▶ **TASK INSTRUCTIONS**
Would you give again, exactly as written, the lines from the opening of the records to the line with "index mcp: (179, 228)", that line included and pictures excluded?

▶ **ENTRIES PROVIDED**

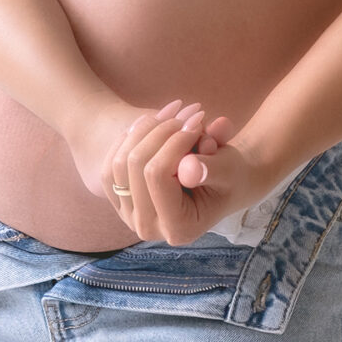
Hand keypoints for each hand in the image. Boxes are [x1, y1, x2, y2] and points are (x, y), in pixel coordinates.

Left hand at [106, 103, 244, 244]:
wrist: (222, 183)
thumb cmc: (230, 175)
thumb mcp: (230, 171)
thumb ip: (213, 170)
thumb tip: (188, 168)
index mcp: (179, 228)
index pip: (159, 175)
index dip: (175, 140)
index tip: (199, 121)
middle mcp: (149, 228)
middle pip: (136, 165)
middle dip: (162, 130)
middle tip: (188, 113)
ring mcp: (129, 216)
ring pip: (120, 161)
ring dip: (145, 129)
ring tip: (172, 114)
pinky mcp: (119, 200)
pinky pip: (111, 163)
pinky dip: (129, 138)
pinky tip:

▶ **ANSWER BOX**
Hand keypoints for each hand in the image. Boxes are [x1, y1, x2, y2] and points are (x, y), in pixel coordinates.

Left hand at [106, 103, 244, 244]:
wrist: (222, 183)
thumb cmc: (230, 175)
thumb mcp: (230, 171)
thumb ip: (213, 170)
thumb tip: (188, 168)
index mcp: (179, 228)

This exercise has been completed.